Yüzyıllık Yalnızlık, Gabriel Garcia Marquez

🕳

NEHİR KANER

Bazı anlar vardır; ne yaptığınızı, neden yaptığınızı, nasıl yaşadığınızı sorgular durursunuz. Bazı anlar vardır başka insanların bir şeyleri neden yaptığını, nasıl yaptığını sorgularsınız. Ben şimdiye kadar sadece kendimi sorguladığım soruların cevabını alabilmiştim. Başkalarının neyi neden yaptığını sorgulamayı bırakalı çok olmuştu.

Arabada çalan şarkı değişip tanıdık melodi kulaklarıma geldiğinde dudaklarımı buruk bir tebessüm esir almıştı. Beni daha çok anlatan bir şarkı var mıydı bilmiyordum. Melodisi arabada yankılanırken sözlerin başlaması ile eşlik ettim ben de.

"Şikayetim var, çok üzdünüz beni beni beni beni beni off," derken arabanın camını açıp elimi dışarı çıkardım.

"Gülmedi hiç yüzüm, güldürmedi kader neden neden neden neden. Bilmem," sesim sanki çok neşeliymişim gibi çıkarken nakarat sırasında sesimi biraz daha yükselttim.

"Hayallerimi çalmışlar, almış kaçmış insafsızlar.
Gözyaşlarım çocukluktan miras bana."

Yaşadığım her şey çocukluğumdan mirastı bana. Çok güzel bir çocukluk geçirmemiştim. Bu durumda olmamın en büyük sebebi çocukluğumda yaşadığım şeylerdi. Büyüdüğüm yer, beni büyüten insanlar, büyütme yöntemleri... Aklımdan bir an olsun çıkmıyordu hiçbiri. Her gece gözümü kapatmadan önce aynı şeyi görüyor, her uyandığımda yeniden aynı şeyleri yaşıyordum sanki.

Kimsesizlik zordu. Bunu en iyi bilenlerden biriydim belki de. Üzerinize yapıştı mı bir daha çıkarıp atmak zordu. Hatta belki de imkansızdı.

Evimin bahçesine girip arabayı durdurduğumda şarkı da bitmişti. İkisinin aynı ana denk gelmesine gülerken çantamdan çıkardığım anahtarla evime girerken karanlığı aydınlatan ışık daha da karanlık yamış gibi hissettim. Salonumun ortasında Demir otururken aydınlık olması mümkün değildi çünkü. Işık doğrudan onun yüzüne vururken gözlerimi devirip ayakkabılarımı çıkardım.

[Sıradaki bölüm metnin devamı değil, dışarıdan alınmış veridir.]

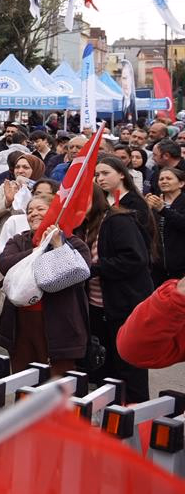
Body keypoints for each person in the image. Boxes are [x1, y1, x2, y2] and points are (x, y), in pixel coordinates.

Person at [81, 154, 157, 402]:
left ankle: (136, 422)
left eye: (105, 173)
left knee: (129, 367)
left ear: (122, 174)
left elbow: (135, 258)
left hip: (125, 302)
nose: (100, 178)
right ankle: (111, 417)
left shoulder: (125, 213)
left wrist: (95, 267)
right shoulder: (102, 214)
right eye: (97, 174)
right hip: (103, 303)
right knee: (108, 366)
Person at [0, 192, 91, 376]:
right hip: (21, 323)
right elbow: (5, 264)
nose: (34, 214)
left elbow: (81, 269)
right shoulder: (19, 240)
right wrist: (37, 250)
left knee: (55, 385)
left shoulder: (73, 242)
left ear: (54, 213)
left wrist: (58, 246)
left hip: (59, 325)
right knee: (22, 381)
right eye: (30, 211)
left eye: (40, 209)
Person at [146, 165, 185, 283]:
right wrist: (146, 208)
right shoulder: (155, 201)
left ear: (181, 183)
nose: (164, 181)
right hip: (158, 266)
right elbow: (147, 229)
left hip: (181, 266)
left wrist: (163, 210)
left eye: (169, 178)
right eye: (161, 179)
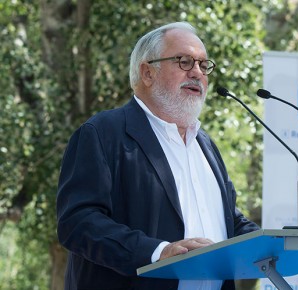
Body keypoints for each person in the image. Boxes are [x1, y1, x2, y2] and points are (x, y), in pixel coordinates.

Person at [56, 22, 260, 290]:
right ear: (147, 72)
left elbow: (227, 219)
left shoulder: (205, 144)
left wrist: (270, 242)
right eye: (185, 62)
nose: (197, 73)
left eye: (203, 65)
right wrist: (157, 252)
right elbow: (78, 223)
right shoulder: (103, 134)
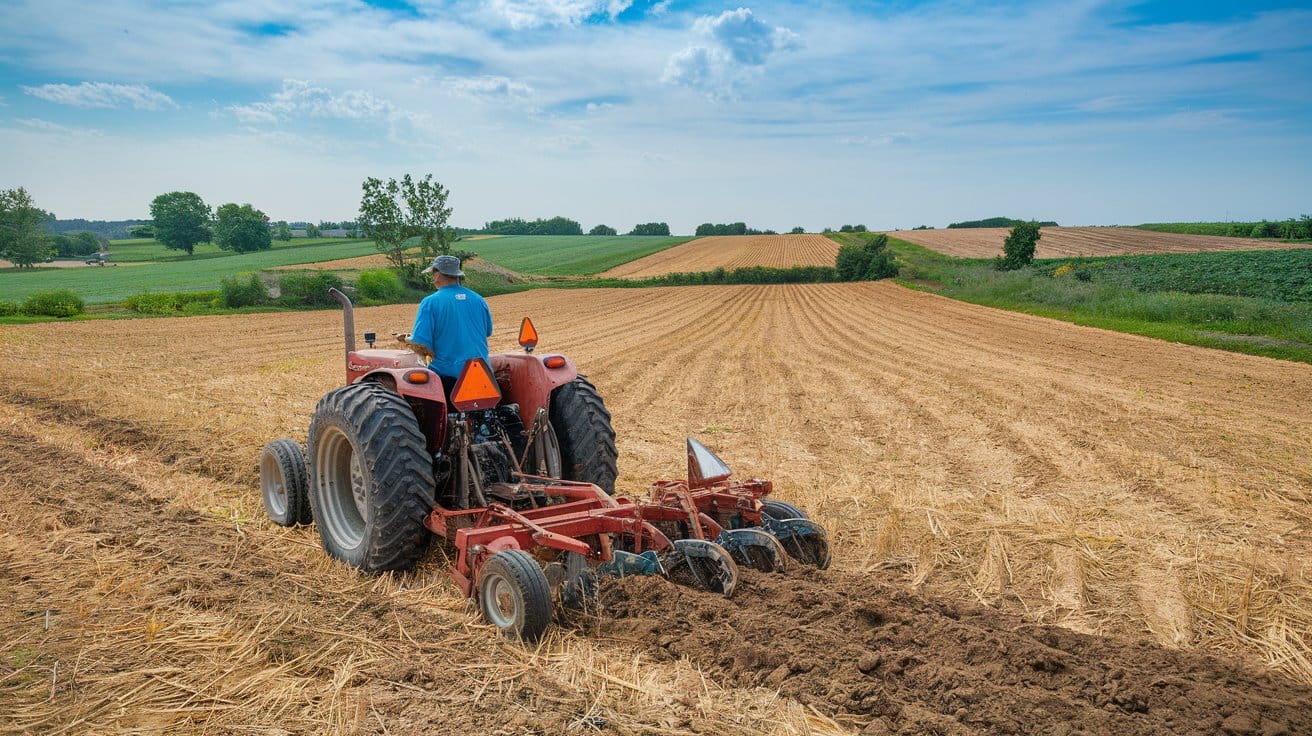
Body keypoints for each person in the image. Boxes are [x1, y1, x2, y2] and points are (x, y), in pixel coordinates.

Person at [409, 255, 492, 395]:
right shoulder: (479, 300)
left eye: (433, 273)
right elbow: (487, 331)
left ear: (438, 274)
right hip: (483, 373)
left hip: (448, 376)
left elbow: (420, 344)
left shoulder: (430, 302)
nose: (432, 278)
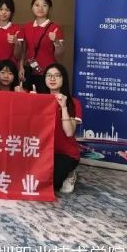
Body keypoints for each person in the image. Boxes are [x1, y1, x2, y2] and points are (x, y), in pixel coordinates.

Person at [44, 63, 82, 193]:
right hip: (44, 151)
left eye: (57, 76)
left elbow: (69, 132)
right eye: (49, 75)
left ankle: (71, 173)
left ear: (63, 78)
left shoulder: (73, 102)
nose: (52, 79)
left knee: (52, 184)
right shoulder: (40, 99)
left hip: (65, 153)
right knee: (36, 180)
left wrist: (64, 107)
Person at [21, 0, 64, 92]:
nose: (40, 8)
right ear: (32, 7)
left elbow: (60, 55)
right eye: (37, 5)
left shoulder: (55, 28)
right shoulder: (26, 27)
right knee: (28, 98)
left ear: (49, 9)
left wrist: (56, 41)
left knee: (44, 98)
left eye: (44, 5)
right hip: (29, 72)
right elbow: (23, 51)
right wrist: (21, 67)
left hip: (47, 73)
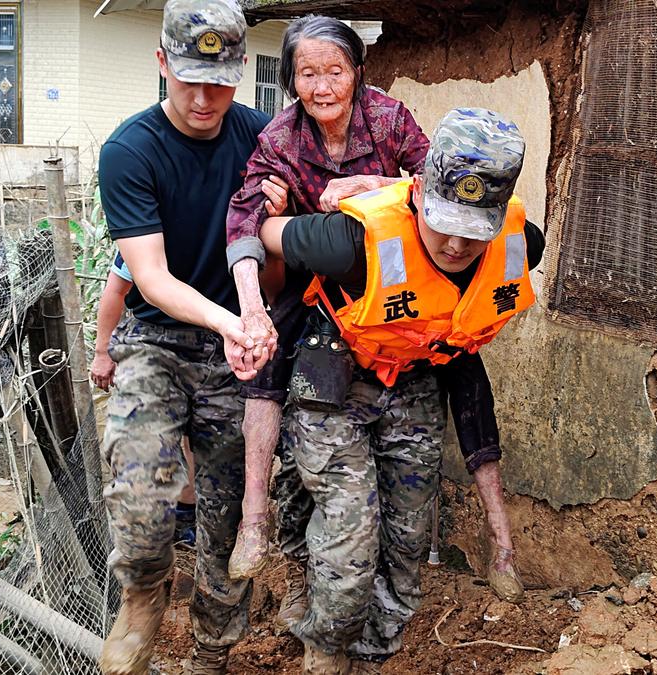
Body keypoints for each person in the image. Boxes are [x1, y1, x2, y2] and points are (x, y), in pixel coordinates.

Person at [259, 108, 543, 674]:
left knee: (408, 542)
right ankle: (324, 649)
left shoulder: (519, 244)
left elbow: (467, 356)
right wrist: (281, 211)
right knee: (349, 541)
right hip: (334, 377)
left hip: (412, 381)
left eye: (474, 229)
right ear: (419, 199)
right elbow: (267, 233)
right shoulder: (348, 241)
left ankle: (374, 654)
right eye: (445, 223)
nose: (459, 244)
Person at [222, 14, 430, 616]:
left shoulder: (389, 118)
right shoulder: (282, 138)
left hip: (393, 279)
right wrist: (252, 308)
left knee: (458, 365)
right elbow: (244, 219)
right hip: (315, 286)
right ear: (290, 79)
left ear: (357, 73)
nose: (322, 87)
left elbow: (436, 182)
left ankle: (491, 543)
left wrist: (372, 184)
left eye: (334, 71)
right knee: (263, 364)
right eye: (307, 74)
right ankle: (254, 517)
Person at [94, 0, 273, 671]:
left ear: (241, 69)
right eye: (189, 77)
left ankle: (212, 653)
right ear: (163, 62)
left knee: (229, 521)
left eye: (220, 80)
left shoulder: (262, 138)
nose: (204, 97)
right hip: (157, 343)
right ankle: (143, 595)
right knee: (140, 492)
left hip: (241, 354)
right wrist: (229, 318)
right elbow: (150, 276)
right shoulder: (130, 150)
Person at [90, 256, 197, 548]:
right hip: (151, 343)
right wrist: (102, 352)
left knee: (196, 438)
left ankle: (187, 515)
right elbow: (116, 289)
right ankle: (148, 532)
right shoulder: (143, 233)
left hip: (211, 345)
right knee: (148, 440)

"Def ol git evimden," derken ona bakmıyordum. Onu görmeye, sesini duymaya tahammülüm yoktu. Şu hayatta en affedemeyeceğim insan belki de oydu.

"Beni özlemişsindir diye düşünmüştüm," yılışık tavırları her zamanki gibi kendini göstermeye başladığında ona döndüm. Değil onu özlemek, yüzünü görünce kusmak istiyordum.

"Def ol. Git." Üzerine bastıra bastıra söylediğim şeyleri zerre umursamadan arkasına iyice yaslandığında gözlerimi devirdim.

"Erva canlı çok daha güzelmiş." İşte bu bardağı taşıran son damla olmuştu. Ne olur ne olmaz diye konsolun üzerine koyduğum çakıyı açıp hızlıca Demir'in boynuna tutarken cebinden çıkardığı bıçağa vurup yere düşürmesini sağlamıştım. Bütün bunlar o kadar hızlı olmuştu ki kalbim birazdan ağzımdan çıkacaktı.

"Çok hızlısın, senden beklemezdim," boğazına bir bıçak dayalı olmasına rağmen rahatlığından zerre kadar ödün vermedi. Bıçağı biraz bastırıp "Bir daha," diye başladım cümleye. "Erva'ya elli metre bile yaklaşırsan, onunla iletişim kurmaya çalışırsan ya da ayağının takıldığı taşla bir ilgin olduğunu öğrenirsem," derken dilini dudaklarının üzerinde gezdirdi. Şeytan diyordu ki dilini kopar at.